Information:
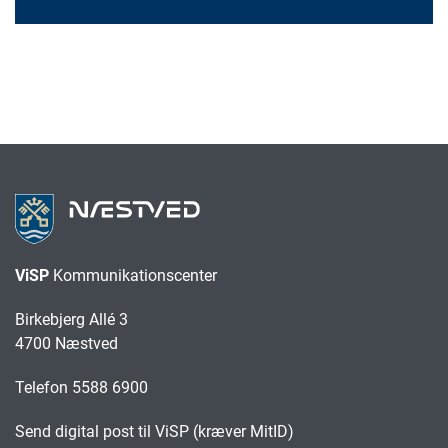
ViSP
Kommunikationscenter
Birkebjerg Allé 3
4700 Næstved
Telefon 5588 6900
Send digital post til ViSP (kræver MitID)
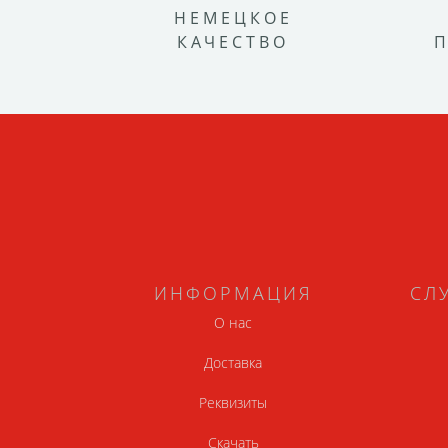
НЕМЕЦКОЕ
КАЧЕСТВО
ИНФОРМАЦИЯ
СЛ
О нас
Доставка
Реквизиты
Скачать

What is needed:
Output the listing above in full and exactly, with pictures excluded.

Task response:
ViSP
Kommunikationscenter
Birkebjerg Allé 3
4700 Næstved
Telefon 5588 6900
Send digital post til ViSP (kræver MitID)
НЕМЕЦКОЕ
КАЧЕСТВО
ИНФОРМАЦИЯ
СЛ
О нас
Доставка
Реквизиты
Скачать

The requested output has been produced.